Segment Open

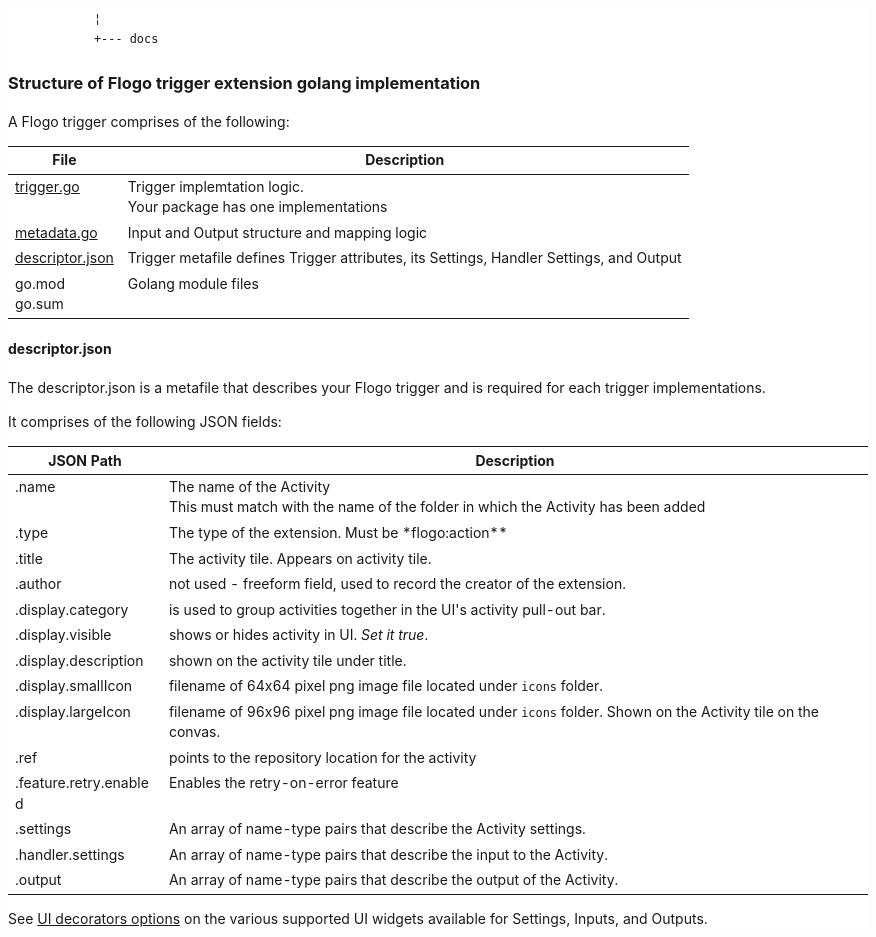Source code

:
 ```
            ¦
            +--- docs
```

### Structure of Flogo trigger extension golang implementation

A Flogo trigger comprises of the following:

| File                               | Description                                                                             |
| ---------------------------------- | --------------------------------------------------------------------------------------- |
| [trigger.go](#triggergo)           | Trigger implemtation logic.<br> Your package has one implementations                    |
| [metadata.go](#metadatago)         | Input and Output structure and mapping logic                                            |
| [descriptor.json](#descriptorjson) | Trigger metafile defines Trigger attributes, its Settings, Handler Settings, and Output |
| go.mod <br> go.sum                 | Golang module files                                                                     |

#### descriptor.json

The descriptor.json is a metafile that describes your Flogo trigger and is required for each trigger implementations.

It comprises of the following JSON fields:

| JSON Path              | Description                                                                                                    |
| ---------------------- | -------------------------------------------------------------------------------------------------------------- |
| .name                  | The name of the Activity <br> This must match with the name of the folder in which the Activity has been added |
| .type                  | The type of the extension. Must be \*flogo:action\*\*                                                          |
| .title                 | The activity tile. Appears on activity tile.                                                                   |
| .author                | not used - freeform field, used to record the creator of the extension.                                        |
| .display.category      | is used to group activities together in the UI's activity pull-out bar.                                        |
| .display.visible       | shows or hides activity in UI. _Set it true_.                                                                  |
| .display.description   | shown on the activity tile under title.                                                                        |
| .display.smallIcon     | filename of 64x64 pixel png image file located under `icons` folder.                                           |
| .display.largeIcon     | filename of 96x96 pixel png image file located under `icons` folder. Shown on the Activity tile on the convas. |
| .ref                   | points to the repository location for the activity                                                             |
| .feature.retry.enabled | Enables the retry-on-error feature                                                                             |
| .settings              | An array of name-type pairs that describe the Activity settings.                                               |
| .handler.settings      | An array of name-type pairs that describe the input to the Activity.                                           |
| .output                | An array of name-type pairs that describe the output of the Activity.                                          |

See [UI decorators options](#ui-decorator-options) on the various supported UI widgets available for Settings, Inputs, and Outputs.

Segment Closed
Segment Open

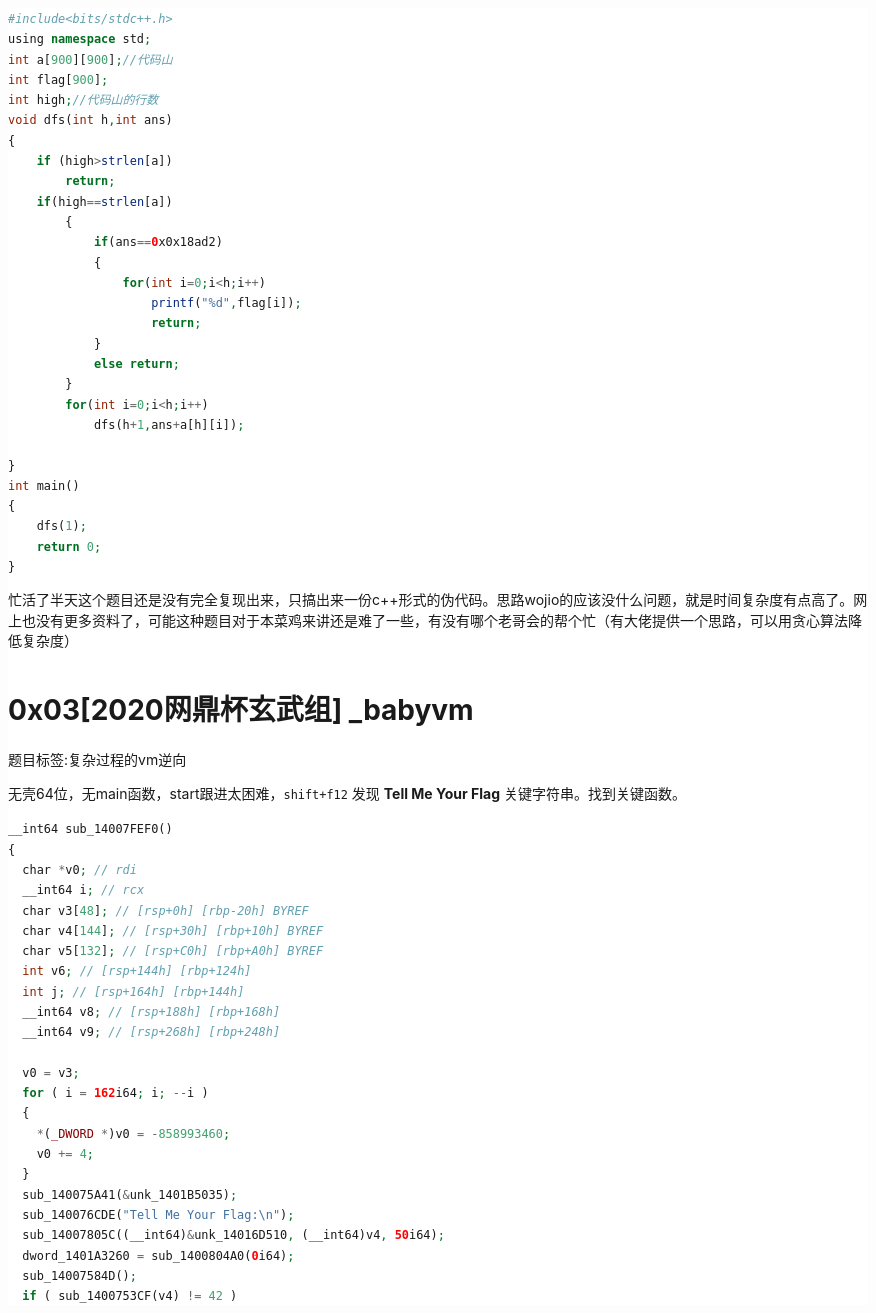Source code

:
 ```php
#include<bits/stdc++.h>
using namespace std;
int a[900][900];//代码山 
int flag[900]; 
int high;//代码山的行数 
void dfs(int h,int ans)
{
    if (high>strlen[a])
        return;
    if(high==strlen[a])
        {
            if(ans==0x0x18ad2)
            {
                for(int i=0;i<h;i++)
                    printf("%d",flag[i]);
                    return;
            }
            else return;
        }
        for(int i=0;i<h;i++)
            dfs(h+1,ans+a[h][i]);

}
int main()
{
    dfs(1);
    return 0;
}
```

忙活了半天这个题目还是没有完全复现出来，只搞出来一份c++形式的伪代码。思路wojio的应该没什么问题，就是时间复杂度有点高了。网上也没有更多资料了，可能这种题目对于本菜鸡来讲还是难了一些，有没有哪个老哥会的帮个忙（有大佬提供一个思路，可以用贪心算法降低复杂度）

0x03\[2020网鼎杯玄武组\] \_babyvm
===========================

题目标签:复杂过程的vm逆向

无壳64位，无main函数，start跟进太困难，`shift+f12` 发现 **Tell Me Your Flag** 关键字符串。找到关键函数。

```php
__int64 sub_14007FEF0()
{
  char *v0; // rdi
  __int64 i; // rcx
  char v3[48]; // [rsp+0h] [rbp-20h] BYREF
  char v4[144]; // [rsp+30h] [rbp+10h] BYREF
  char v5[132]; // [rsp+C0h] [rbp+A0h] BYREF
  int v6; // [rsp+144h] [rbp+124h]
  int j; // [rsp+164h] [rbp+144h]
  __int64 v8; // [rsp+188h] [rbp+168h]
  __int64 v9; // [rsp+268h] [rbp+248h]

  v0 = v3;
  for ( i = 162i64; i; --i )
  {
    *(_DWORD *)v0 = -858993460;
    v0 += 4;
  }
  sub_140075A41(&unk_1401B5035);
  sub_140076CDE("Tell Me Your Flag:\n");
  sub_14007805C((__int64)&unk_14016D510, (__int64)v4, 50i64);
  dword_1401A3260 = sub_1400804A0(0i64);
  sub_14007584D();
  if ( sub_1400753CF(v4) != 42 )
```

Segment Closed
Segment Open

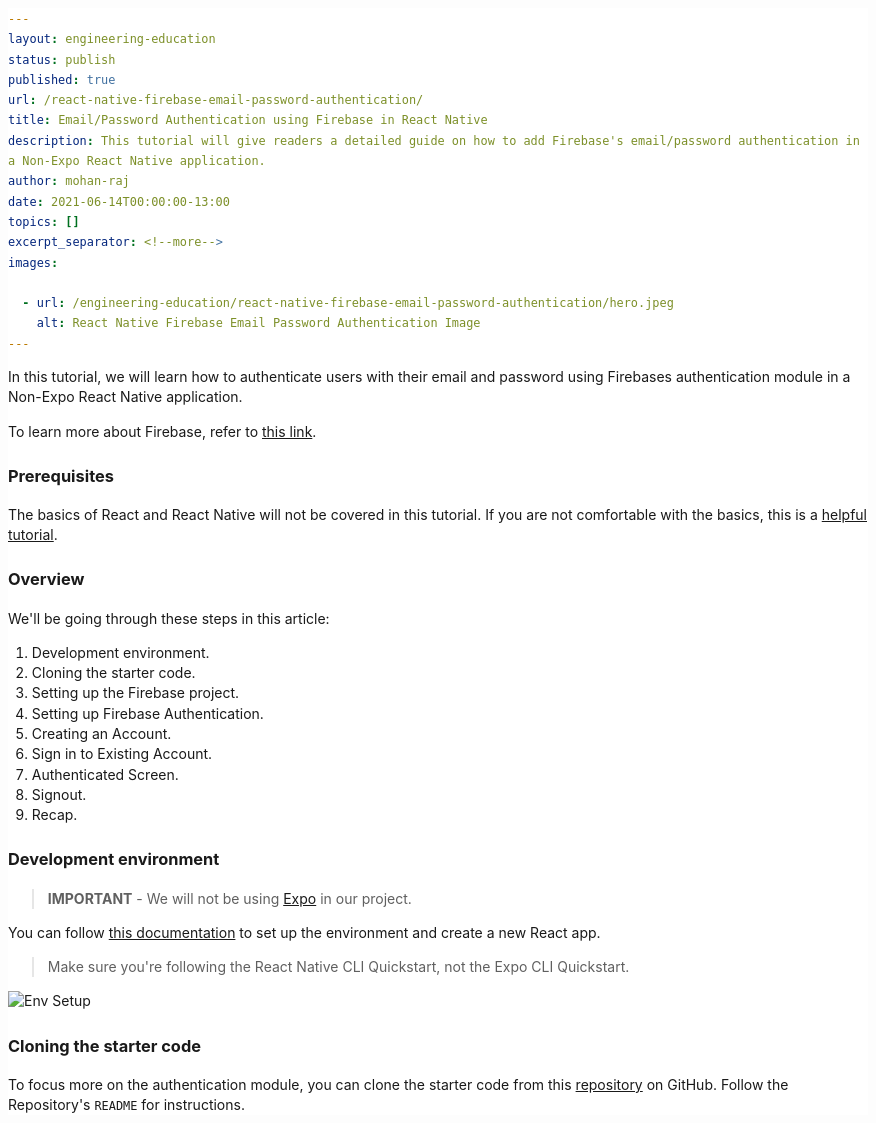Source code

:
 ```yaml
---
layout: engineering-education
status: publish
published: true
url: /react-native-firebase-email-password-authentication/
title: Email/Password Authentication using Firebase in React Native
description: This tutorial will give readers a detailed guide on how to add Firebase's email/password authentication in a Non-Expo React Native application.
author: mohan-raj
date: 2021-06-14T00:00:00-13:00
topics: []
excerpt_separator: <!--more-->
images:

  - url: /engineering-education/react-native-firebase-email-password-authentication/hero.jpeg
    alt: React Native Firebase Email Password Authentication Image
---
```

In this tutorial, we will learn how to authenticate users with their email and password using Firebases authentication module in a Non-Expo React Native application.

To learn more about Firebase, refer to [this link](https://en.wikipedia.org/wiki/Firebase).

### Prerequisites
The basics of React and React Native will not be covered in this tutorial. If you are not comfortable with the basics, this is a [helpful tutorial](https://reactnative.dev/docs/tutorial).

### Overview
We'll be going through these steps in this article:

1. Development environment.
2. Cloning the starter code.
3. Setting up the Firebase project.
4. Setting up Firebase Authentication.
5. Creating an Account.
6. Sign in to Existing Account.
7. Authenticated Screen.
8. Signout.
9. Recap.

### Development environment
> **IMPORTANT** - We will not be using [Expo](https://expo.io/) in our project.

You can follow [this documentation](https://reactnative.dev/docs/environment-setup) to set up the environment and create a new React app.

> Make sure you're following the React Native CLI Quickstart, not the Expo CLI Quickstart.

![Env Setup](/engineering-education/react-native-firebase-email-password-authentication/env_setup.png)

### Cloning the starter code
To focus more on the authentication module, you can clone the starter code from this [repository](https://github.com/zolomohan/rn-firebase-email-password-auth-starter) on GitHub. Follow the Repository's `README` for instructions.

Segment Closed

> [EXERCISE OBJECTIVE] From the listing above, output exactly the run of lines that starts with the line containing "### Development environment" and ends with the line containing "To focus more".

> [PROBLEM SOLUTION]
### Development environment
> **IMPORTANT** - We will not be using [Expo](https://expo.io/) in our project.

You can follow [this documentation](https://reactnative.dev/docs/environment-setup) to set up the environment and create a new React app.

> Make sure you're following the React Native CLI Quickstart, not the Expo CLI Quickstart.

![Env Setup](/engineering-education/react-native-firebase-email-password-authentication/env_setup.png)

### Cloning the starter code
To focus more on the authentication module, you can clone the starter code from this [repository](https://github.com/zolomohan/rn-firebase-email-password-auth-starter) on GitHub. Follow the Repository's `README` for instructions.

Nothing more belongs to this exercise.